Cross-Notebook Communication: When notebooks need to share intermediate results, use a consistent approach for saving and loading:

# In notebook A: Save intermediate results
processed_df.to_parquet("../data/interim/processed_features.parquet")

# In notebook B: Load intermediate results
processed_df = pd.read_parquet("../data/interim/processed_features.parquet")

Document these intermediate artifacts in README files so others understand what’s available and how to use it. Consider using a manifest file that lists all intermediate outputs with descriptions:

# data/interim/manifest.yaml
processed_features:
  file: processed_features.parquet
  created_by: notebooks/03_features/04_final_feature_set.ipynb
  description: Customer features after all engineering steps
  updated: 2024-03-20

Version Control Considerations

Organizing notebooks for version control requires additional considerations beyond directory structure and naming.

Clearing Outputs Before Commits: Notebook outputs—especially images and large dataframes—bloat repository size and create unnecessary merge conflicts. Configure automatic output clearing using nbstripout:

pip install nbstripout
nbstripout --install --attributes .gitattributes

This ensures all committed notebooks have cleared outputs, keeping the repository clean and focused on code rather than results.

The .gitignore Strategy: Create a comprehensive .gitignore that excludes appropriate files:

# Jupyter
.ipynb_checkpoints/
*/.ipynb_checkpoints/*

# Data (large files shouldn't be in Git)
data/raw/
data/processed/
data/interim/

# Models (use Git LFS or external storage)
models/*.pkl
models/*.h5

# Outputs
reports/figures/
*.png
*.jpg

This prevents accidentally committing large binary files that don’t belong in version control.

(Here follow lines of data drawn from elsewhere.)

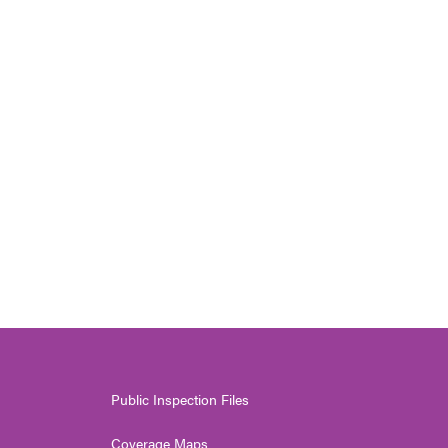
Public Inspection Files
Coverage Maps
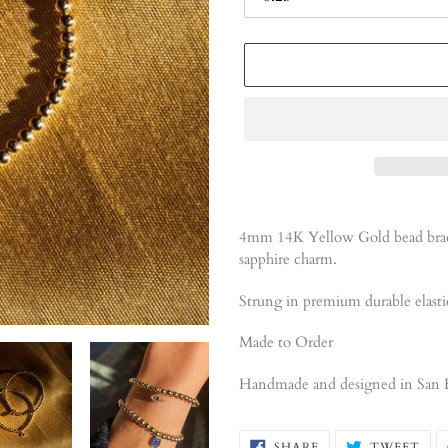
Adding
product
4mm 14K Yellow Gold bead brace
to
sapphire charm.
your
cart
Strung in premium durable elasti
Made to Order
Handmade and designed
in San 
SHARE
TW
SHARE
TWEET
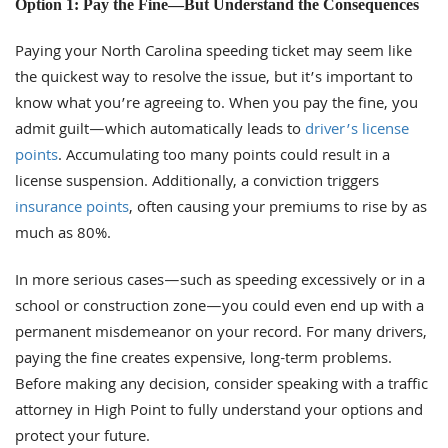
Option 1: Pay the Fine—But Understand the Consequences
Paying your North Carolina speeding ticket may seem like
the quickest way to resolve the issue, but it’s important to
know what you’re agreeing to. When you pay the fine, you
admit guilt—which automatically leads to
driver’s license
points
. Accumulating too many points could result in a
license suspension. Additionally, a conviction triggers
insurance points
, often causing your premiums to rise by as
much as 80%.
In more serious cases—such as speeding excessively or in a
school or construction zone—you could even end up with a
permanent misdemeanor on your record. For many drivers,
paying the fine creates expensive, long-term problems.
Before making any decision, consider speaking with a traffic
attorney in High Point to fully understand your options and
protect your future.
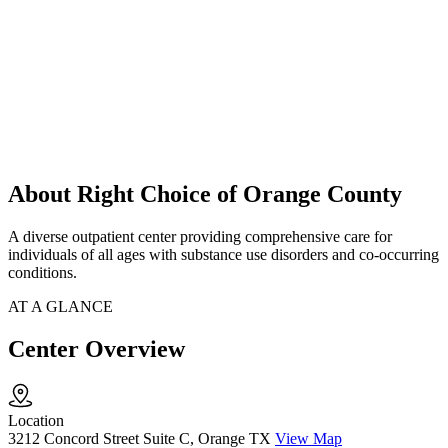
About Right Choice of Orange County
A diverse outpatient center providing comprehensive care for
individuals of all ages with substance use disorders and co-occurring
conditions.
AT A GLANCE
Center Overview
Location
3212 Concord Street Suite C, Orange TX
View Map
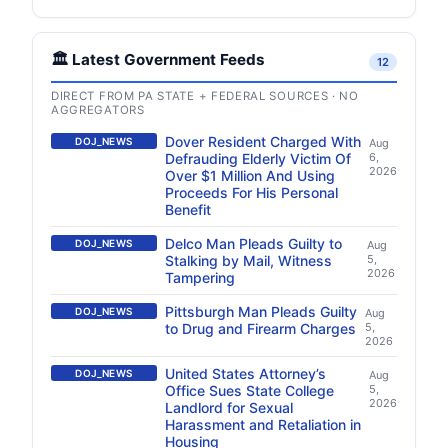
🏛️ Latest Government Feeds
12
DIRECT FROM PA STATE + FEDERAL SOURCES · NO
AGGREGATORS
Dover Resident Charged With
DOJ_NEWS
Aug
Defrauding Elderly Victim Of
6,
2026
Over $1 Million And Using
Proceeds For His Personal
Benefit
Delco Man Pleads Guilty to
DOJ_NEWS
Aug
Stalking by Mail, Witness
5,
2026
Tampering
Pittsburgh Man Pleads Guilty
DOJ_NEWS
Aug
to Drug and Firearm Charges
5,
2026
United States Attorney’s
DOJ_NEWS
Aug
Office Sues State College
5,
2026
Landlord for Sexual
Harassment and Retaliation in
Housing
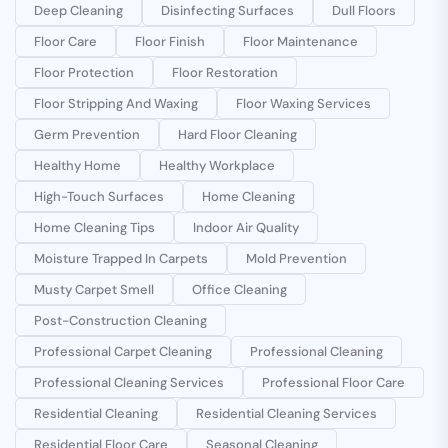
Deep Cleaning
Disinfecting Surfaces
Dull Floors
Floor Care
Floor Finish
Floor Maintenance
Floor Protection
Floor Restoration
Floor Stripping And Waxing
Floor Waxing Services
Germ Prevention
Hard Floor Cleaning
Healthy Home
Healthy Workplace
High-Touch Surfaces
Home Cleaning
Home Cleaning Tips
Indoor Air Quality
Moisture Trapped In Carpets
Mold Prevention
Musty Carpet Smell
Office Cleaning
Post-Construction Cleaning
Professional Carpet Cleaning
Professional Cleaning
Professional Cleaning Services
Professional Floor Care
Residential Cleaning
Residential Cleaning Services
Residential Floor Care
Seasonal Cleaning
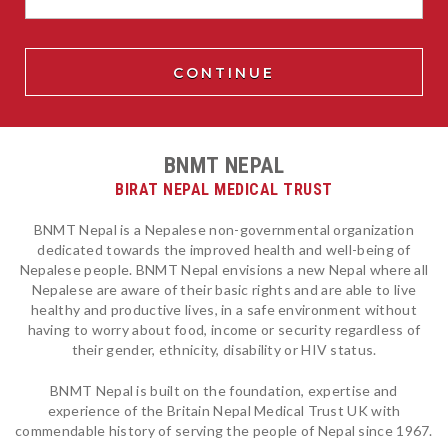
BNMT NEPAL
BIRAT NEPAL MEDICAL TRUST
BNMT Nepal is a Nepalese non-governmental organization
dedicated towards the improved health and well-being of
Nepalese people. BNMT Nepal envisions a new Nepal where all
Nepalese are aware of their basic rights and are able to live
healthy and productive lives, in a safe environment without
having to worry about food, income or security regardless of
their gender, ethnicity, disability or HIV status.
BNMT Nepal is built on the foundation, expertise and
experience of the Britain Nepal Medical Trust UK with
commendable history of serving the people of Nepal since 1967.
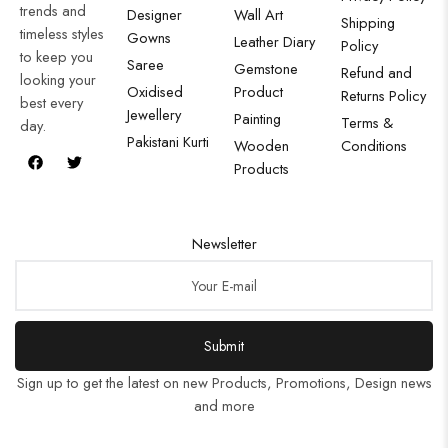
trends and
Designer
Wall Art
Shipping
timeless styles
Gowns
Leather Diary
Policy
to keep you
Saree
Gemstone
Refund and
looking your
Oxidised
Product
Returns Policy
best every
Jewellery
Painting
Terms &
day.
Pakistani Kurti
Wooden
Conditions
Products
Newsletter
Submit
Sign up to get the latest on new Products, Promotions, Design news
and more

Commit Message Standards: Use descriptive commit messages for notebook changes:

“Add temporal feature engineering notebook”
“Fix bug in preprocessing pipeline (notebook 02)”
“Update model evaluation with cross-validation”

Generic messages like “Update notebook” provide no value. Specific messages help understand project evolution through Git history.

Conclusion

Organizing Jupyter notebooks in machine learning repositories transforms chaotic collections into well-structured projects that facilitate collaboration, reproducibility, and knowledge sharing. By implementing workflow-based directory structures, consistent naming conventions, clear lifecycle management, comprehensive documentation, and standardized templates, teams can maintain order even as projects grow in complexity and scope.

The investment in organization pays dividends throughout a project’s lifetime—onboarding becomes faster, analyses are easier to find and understand, and the repository serves as documentation of the entire ML development process. Start with these organizational principles early in your project, and you’ll avoid the technical debt and confusion that plague poorly organized repositories.